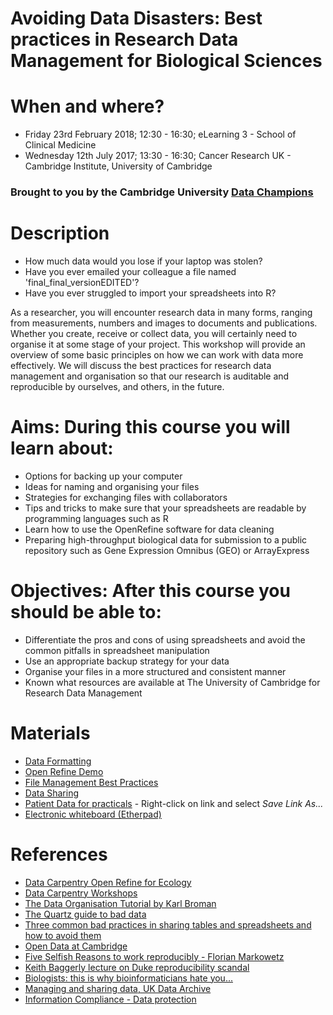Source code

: # Avoiding Data Disasters: Best practices in Research Data Management for Biological Sciences

# When and where?

- Friday 23rd February 2018; 12:30 - 16:30; eLearning 3 - School of Clinical Medicine
- Wednesday 12th July 2017; 13:30 - 16:30; Cancer Research UK - Cambridge Institute, University of Cambridge

### Brought to you by the Cambridge University [Data Champions](http://www.data.cam.ac.uk/intro-data-champions)

# Description

 - How much data would you lose if your laptop was stolen?
 - Have you ever emailed your colleague a file named 'final_final_versionEDITED'?
 - Have you ever struggled to import your spreadsheets into R?

As a researcher, you will encounter research data in many forms, ranging from measurements, numbers and images to documents and publications. Whether you create, receive or collect data, you will certainly need to organise it at some stage of your project. This workshop will provide an overview of some basic principles on how we can work with data more effectively. We will discuss the best practices for research data management and organisation so that our research is auditable and reproducible by ourselves, and others, in the future.

# Aims: During this course you will learn about:
  - Options for backing up your computer
  - Ideas for naming and organising your files
  - Strategies for exchanging files with collaborators
  - Tips and tricks to make sure that your spreadsheets are readable by programming languages such as R
  - Learn how to use the OpenRefine software for data cleaning
  - Preparing high-throughput biological data for submission to a public repository such as Gene Expression Omnibus (GEO) or ArrayExpress  

# Objectives: After this course you should be able to:

- Differentiate the pros and cons of using spreadsheets and avoid the common pitfalls in spreadsheet manipulation
- Use an appropriate backup strategy for your data
- Organise your files in a more structured and consistent manner
- Known what resources are available at The University of Cambridge for Research Data Management

# Materials

- [Data Formatting](data-formatting.pdf)
- [Open Refine Demo](https://datachampcam.github.io/refine-demo/demo)
- [File Management Best Practices](file-management.pdf)
- [Data Sharing](https://datachampcam.github.io/data-sharing/#/)
- [Patient Data for practicals](patient-data.txt) - Right-click on link and select *Save Link As...*
- [Electronic whiteboard (Etherpad)](https://public.etherpad-mozilla.org/p/2018-2-23-cruk-ci-add)

# References

- [Data Carpentry Open Refine for Ecology](http://www.datacarpentry.org/OpenRefine-ecology-lesson/)
- [Data Carpentry Workshops](http://lgatto.github.io/2016-05-16-CAM/)
- [The Data Organisation Tutorial by Karl Broman](http://kbroman.org/dataorg/)
- [The Quartz guide to bad data](https://github.com/Quartz/bad-data-guide/blob/master/README.md)
- [Three common bad practices in sharing tables and spreadsheets and how to avoid them](http://luisdva.github.io/pls-don't-do-this/)
- [Open Data at Cambridge](www.data.cam.ac.uk)
- [Five Selfish Reasons to work reproducibly - Florian Markowetz](http://genomebiology.biomedcentral.com/articles/10.1186/s13059-015-0850-7)
- [Keith Baggerly lecture on Duke reproducibility scandal](https://youtu.be/7gYIs7uYbMo)
- [Biologists: this is why bioinformaticians hate you...](http://www.opiniomics.org/biologists-this-is-why-bioinformaticians-hate-you/)
- [Managing and sharing data, UK Data Archive](http://www.data-archive.ac.uk/media/2894/managingsharing.pdf)
- [Information Compliance - Data protection](https://www.information-compliance.admin.cam.ac.uk/data-protection)
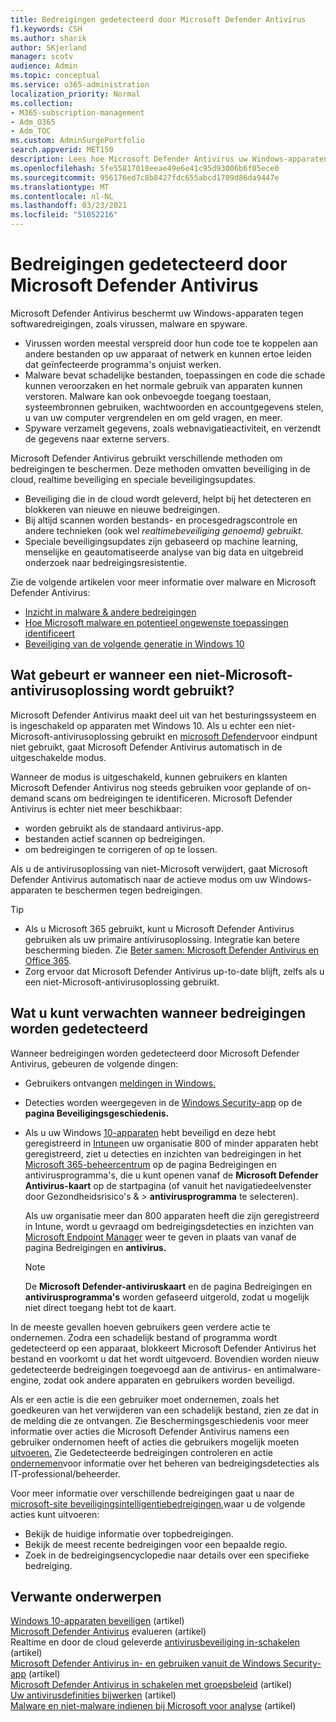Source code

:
 ```yaml
---
title: Bedreigingen gedetecteerd door Microsoft Defender Antivirus
f1.keywords: CSH
ms.author: sharik
author: SKjerland
manager: scotv
audience: Admin
ms.topic: conceptual
ms.service: o365-administration
localization_priority: Normal
ms.collection:
- M365-subscription-management
- Adm_O365
- Adm_TOC
ms.custom: AdminSurgePortfolio
search.appverid: MET150
description: Lees hoe Microsoft Defender Antivirus uw Windows-apparaten beschermt tegen softwaredreigingen, zoals virussen, malware en spyware.
ms.openlocfilehash: 5fe55817018eeae49e6e41c95d93006b6f05ece0
ms.sourcegitcommit: 956176ed7c8b8427fdc655abcd1709d86da9447e
ms.translationtype: MT
ms.contentlocale: nl-NL
ms.lasthandoff: 03/23/2021
ms.locfileid: "51052216"
---
```

# <a name="threats-detected-by-microsoft-defender-antivirus"></a>Bedreigingen gedetecteerd door Microsoft Defender Antivirus

Microsoft Defender Antivirus beschermt uw Windows-apparaten tegen softwaredreigingen, zoals virussen, malware en spyware.

- Virussen worden meestal verspreid door hun code toe te koppelen aan andere bestanden op uw apparaat of netwerk en kunnen ertoe leiden dat geïnfecteerde programma's onjuist werken.
- Malware bevat schadelijke bestanden, toepassingen en code die schade kunnen veroorzaken en het normale gebruik van apparaten kunnen verstoren. Malware kan ook onbevoegde toegang toestaan, systeembronnen gebruiken, wachtwoorden en accountgegevens stelen, u van uw computer vergrendelen en om geld vragen, en meer.
- Spyware verzamelt gegevens, zoals webnavigatieactiviteit, en verzendt de gegevens naar externe servers.
 
Microsoft Defender Antivirus gebruikt verschillende methoden om bedreigingen te beschermen. Deze methoden omvatten beveiliging in de cloud, realtime beveiliging en speciale beveiligingsupdates.

- Beveiliging die in de cloud wordt geleverd, helpt bij het detecteren en blokkeren van nieuwe en nieuwe bedreigingen.
- Bij altijd scannen worden bestands- en procesgedragscontrole en andere technieken (ook wel *realtimebeveiliging genoemd) gebruikt.*
- Speciale beveiligingsupdates zijn gebaseerd op machine learning, menselijke en geautomatiseerde analyse van big data en uitgebreid onderzoek naar bedreigingsresistentie. 

Zie de volgende artikelen voor meer informatie over malware en Microsoft Defender Antivirus: 

- [Inzicht in malware & andere bedreigingen](/windows/security/threat-protection/intelligence/understanding-malware)
- [Hoe Microsoft malware en potentieel ongewenste toepassingen identificeert](/windows/security/threat-protection/intelligence/criteria)
- [Beveiliging van de volgende generatie in Windows 10](/windows/security/threat-protection/microsoft-defender-antivirus/microsoft-defender-antivirus-in-windows-10)

## <a name="what-happens-when-a-non-microsoft-antivirus-solution-is-used"></a>Wat gebeurt er wanneer een niet-Microsoft-antivirusoplossing wordt gebruikt? 

Microsoft Defender Antivirus maakt deel uit van het besturingssysteem en is ingeschakeld op apparaten met Windows 10. Als u echter een niet-Microsoft-antivirusoplossing gebruikt en [microsoft Defender](/windows/security/threat-protection/microsoft-defender-atp/microsoft-defender-advanced-threat-protection)voor eindpunt niet gebruikt, gaat Microsoft Defender Antivirus automatisch in de uitgeschakelde modus.  

Wanneer de modus is uitgeschakeld, kunnen gebruikers en klanten Microsoft Defender Antivirus nog steeds gebruiken voor geplande of on-demand scans om bedreigingen te identificeren. Microsoft Defender Antivirus is echter niet meer beschikbaar:

- worden gebruikt als de standaard antivirus-app.
- bestanden actief scannen op bedreigingen.
- om bedreigingen te corrigeren of op te lossen.

Als u de antivirusoplossing van niet-Microsoft verwijdert, gaat Microsoft Defender Antivirus automatisch naar de actieve modus om uw Windows-apparaten te beschermen tegen bedreigingen.

> [!TIP]
> - Als u Microsoft 365 gebruikt, kunt u Microsoft Defender Antivirus gebruiken als uw primaire antivirusoplossing. Integratie kan betere bescherming bieden. Zie [Beter samen: Microsoft Defender Antivirus en Office 365](/windows/security/threat-protection/microsoft-defender-antivirus/office-365-microsoft-defender-antivirus).
> - Zorg ervoor dat Microsoft Defender Antivirus up-to-date blijft, zelfs als u een niet-Microsoft-antivirusoplossing gebruikt.

## <a name="what-to-expect-when-threats-are-detected"></a>Wat u kunt verwachten wanneer bedreigingen worden gedetecteerd

Wanneer bedreigingen worden gedetecteerd door Microsoft Defender Antivirus, gebeuren de volgende dingen:

- Gebruikers ontvangen [meldingen in Windows.](https://support.microsoft.com/windows/8942c744-6198-fe56-4639-34320cf9444e) 
- Detecties worden weergegeven in de [Windows Security-app](/windows/security/threat-protection/windows-defender-security-center/windows-defender-security-center) op de **pagina Beveiligingsgeschiedenis.**  
- Als u uw Windows [10-apparaten](secure-win-10-pcs.md) hebt beveiligd en deze hebt geregistreerd in [Intune](/mem/intune/enrollment/windows-enrollment-methods)en uw organisatie 800 of minder apparaten hebt geregistreerd, ziet u detecties en inzichten van bedreigingen in het  <a href="https://go.microsoft.com/fwlink/p/?linkid=2024339" target="_blank">Microsoft 365-beheercentrum</a> op de pagina Bedreigingen en antivirusprogramma's, die u kunt openen vanaf de **Microsoft Defender Antivirus-kaart** op de startpagina (of vanuit het navigatiedeelvenster door Gezondheidsrisico's &   >  **antivirusprogramma** te selecteren).

    Als uw organisatie meer dan 800 apparaten heeft die zijn geregistreerd in Intune, wordt u gevraagd om bedreigingsdetecties en inzichten van [Microsoft Endpoint Manager](/mem/endpoint-manager-overview) weer te geven in plaats van vanaf de pagina Bedreigingen en **antivirus.**
 
    > [!NOTE]
    > De **Microsoft Defender-antiviruskaart** en de pagina Bedreigingen en **antivirusprogramma's** worden gefaseerd uitgerold, zodat u mogelijk niet direct toegang hebt tot de kaart.

In de meeste gevallen hoeven gebruikers geen verdere actie te ondernemen. Zodra een schadelijk bestand of programma wordt gedetecteerd op een apparaat, blokkeert Microsoft Defender Antivirus het bestand en voorkomt u dat het wordt uitgevoerd. Bovendien worden nieuw gedetecteerde bedreigingen toegevoegd aan de antivirus- en antimalware-engine, zodat ook andere apparaten en gebruikers worden beveiligd.  

Als er een actie is die een gebruiker moet ondernemen, zoals het goedkeuren van het verwijderen van een schadelijk bestand, zien ze dat in de melding die ze ontvangen. Zie Beschermingsgeschiedenis voor meer informatie over acties die Microsoft Defender Antivirus namens een gebruiker ondernomen heeft of acties die gebruikers mogelijk moeten [uitvoeren.](https://support.microsoft.com/office/f1e5fd95-09b4-46d1-b8c7-1059a1e09708) Zie Gedetecteerde bedreigingen controleren en actie [ondernemen](review-threats-take-action.md)voor informatie over het beheren van bedreigingsdetecties als IT-professional/beheerder.

Voor meer informatie over verschillende bedreigingen gaat u naar de <a href="https://www.microsoft.com/wdsi/threats" target="_blank">microsoft-site beveiligingsintelligentiebedreigingen,</a>waar u de volgende acties kunt uitvoeren: 

- Bekijk de huidige informatie over topbedreigingen.
- Bekijk de meest recente bedreigingen voor een bepaalde regio.
- Zoek in de bedreigingsencyclopedie naar details over een specifieke bedreiging.

## <a name="related-content"></a>Verwante onderwerpen

[Windows 10-apparaten beveiligen](secure-windows-10-devices.md) (artikel)\
[Microsoft Defender Antivirus](/windows/security/threat-protection/microsoft-defender-antivirus/evaluate-microsoft-defender-antivirus) evalueren (artikel)\
Realtime en door de cloud geleverde [antivirusbeveiliging in-schakelen](/mem/intune/user-help/turn-on-defender-windows#turn-on-real-time-and-cloud-delivered-protection) (artikel)\
[Microsoft Defender Antivirus in- en gebruiken vanuit de Windows Security-app](/windows/security/threat-protection/microsoft-defender-antivirus/microsoft-defender-security-center-antivirus) (artikel)\
[Microsoft Defender Antivirus in schakelen met groepsbeleid](/mem/intune/user-help/turn-on-defender-windows#turn-on-windows-defender) (artikel)\
[Uw antivirusdefinities bijwerken](/mem/intune/user-help/turn-on-defender-windows#update-your-antivirus-definitions) (artikel)\
[Malware en niet-malware indienen bij Microsoft voor analyse](/microsoft-365/security/defender-365-security/submitting-malware-and-non-malware-to-microsoft-for-analysis) (artikel)
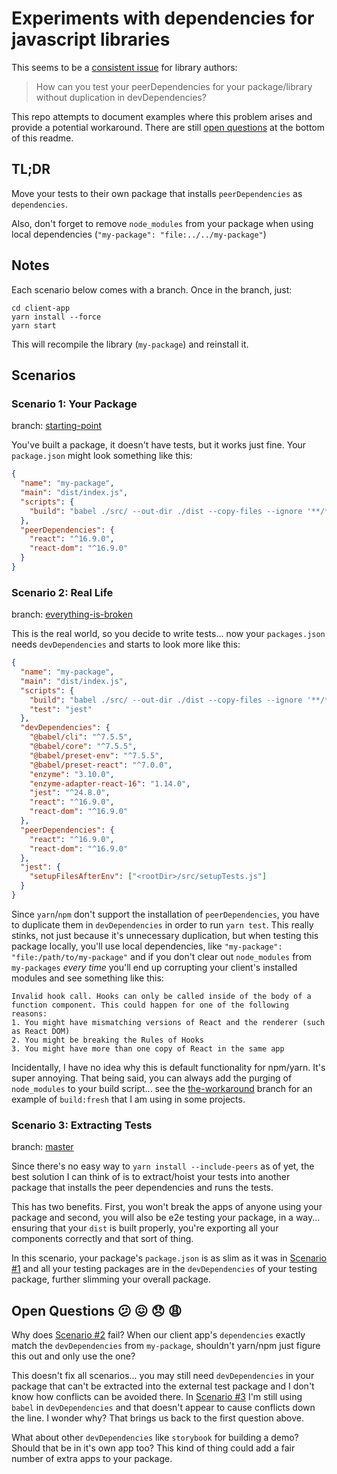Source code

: # Experiments with dependencies for javascript libraries

This seems to be a [consistent issue](https://github.com/yarnpkg/yarn/issues/1503) for library authors:

> How can you test your peerDependencies for your package/library without duplication in devDependencies?

This repo attempts to document examples where this problem arises and provide a potential workaround. There are still [open questions](#open-questions) at the bottom of this readme.

## TL;DR

Move your tests to their own package that installs `peerDependencies` as `dependencies`.

Also, don't forget to remove `node_modules` from your package when using local dependencies (`"my-package": "file:../../my-package"`)

## Notes

Each scenario below comes with a branch. Once in the branch, just:

```
cd client-app
yarn install --force
yarn start
```

This will recompile the library (`my-package`) and reinstall it.

## Scenarios

### Scenario 1: Your Package

branch: [starting-point](https://github.com/jamstooks/package-peer-dependencies/tree/starting-point)

You've built a package, it doesn't have tests, but it works just fine. Your `package.json` might look something like this:

```json
{
  "name": "my-package",
  "main": "dist/index.js",
  "scripts": {
    "build": "babel ./src/ --out-dir ./dist --copy-files --ignore '**/*.test.js'"
  },
  "peerDependencies": {
    "react": "^16.9.0",
    "react-dom": "^16.9.0"
  }
}
```

### Scenario 2: Real Life

branch: [everything-is-broken](https://github.com/jamstooks/package-peer-dependencies/tree/everything-is-broken)

This is the real world, so you decide to write tests... now your `packages.json` needs `devDependencies` and starts to look more like this:

```json
{
  "name": "my-package",
  "main": "dist/index.js",
  "scripts": {
    "build": "babel ./src/ --out-dir ./dist --copy-files --ignore '**/*.test.js'",
    "test": "jest"
  },
  "devDependencies": {
    "@babel/cli": "^7.5.5",
    "@babel/core": "^7.5.5",
    "@babel/preset-env": "^7.5.5",
    "@babel/preset-react": "^7.0.0",
    "enzyme": "3.10.0",
    "enzyme-adapter-react-16": "1.14.0",
    "jest": "^24.8.0",
    "react": "^16.9.0",
    "react-dom": "^16.9.0"
  },
  "peerDependencies": {
    "react": "^16.9.0",
    "react-dom": "^16.9.0"
  },
  "jest": {
    "setupFilesAfterEnv": ["<rootDir>/src/setupTests.js"]
  }
}
```

Since `yarn`/`npm` don't support the installation of `peerDependencies`, you have to duplicate them in `devDependencies` in order to run `yarn test`. This really stinks, not just because it's unnecessary duplication, but when testing this package locally, you'll use local dependencies, like `"my-package": "file:/path/to/my-package"` and if you don't clear out `node_modules` from `my-packages` _every time_ you'll end up corrupting your client's installed modules and see something like this:

```
Invalid hook call. Hooks can only be called inside of the body of a function component. This could happen for one of the following reasons:
1. You might have mismatching versions of React and the renderer (such as React DOM)
2. You might be breaking the Rules of Hooks
3. You might have more than one copy of React in the same app
```

Incidentally, I have no idea why this is default functionality for npm/yarn. It's super annoying. That being said, you can always add the purging of `node_modules` to your build script... see the [the-workaround](https://github.com/jamstooks/package-peer-dependencies/tree/the-workaround) branch for an example of `build:fresh` that I am using in some projects.

### Scenario 3: Extracting Tests

branch: [master](https://github.com/jamstooks/package-peer-dependencies/tree/master)

Since there's no easy way to `yarn install --include-peers` as of yet, the best solution I can think of is to extract/hoist your tests into another package that installs the peer dependencies and runs the tests.

This has two benefits. First, you won't break the apps of anyone using your package and second, you will also be e2e testing your package, in a way... ensuring that your `dist` is built properly, you're exporting all your components correctly and that sort of thing.

In this scenario, your package's `package.json` is as slim as it was in [Scenario #1](#scenario-1-your-package) and all your testing packages are in the `devDependencies` of your testing package, further slimming your overall package.

## Open Questions :confused: :confounded: :disappointed: :weary:

Why does [Scenario #2](#scenario-2-real-life) fail? When our client app's `dependencies` exactly match the `devDependencies` from `my-package`, shouldn't yarn/npm just figure this out and only use the one?

This doesn't fix all scenarios... you may still need `devDependencies` in your package that can't be extracted into the external test package and I don't know how conflicts can be avoided there. In [Scenario #3](#scenario-3-extracting-tests) I'm still using `babel` in `devDependencies` and that doesn't appear to cause conflicts down the line. I wonder why? That brings us back to the first question above.

What about other `devDependencies` like `storybook` for building a demo? Should that be in it's own app too? This kind of thing could add a fair number of extra apps to your package.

· · ·

TASK BRIEF: Reproduce only the lines from the beginning of the data through the line that contains "- Have you ever struggled", both included, and please drop the pictures.

TASK SOLUTION:
Source code

: # Avoiding Data Disasters: Best practices in Research Data Management for Biological Sciences

# When and where?

- Friday 23rd February 2018; 12:30 - 16:30; eLearning 3 - School of Clinical Medicine
- Wednesday 12th July 2017; 13:30 - 16:30; Cancer Research UK - Cambridge Institute, University of Cambridge

### Brought to you by the Cambridge University [Data Champions](http://www.data.cam.ac.uk/intro-data-champions)

# Description

 - How much data would you lose if your laptop was stolen?
 - Have you ever emailed your colleague a file named 'final_final_versionEDITED'?
 - Have you ever struggled to import your spreadsheets into R?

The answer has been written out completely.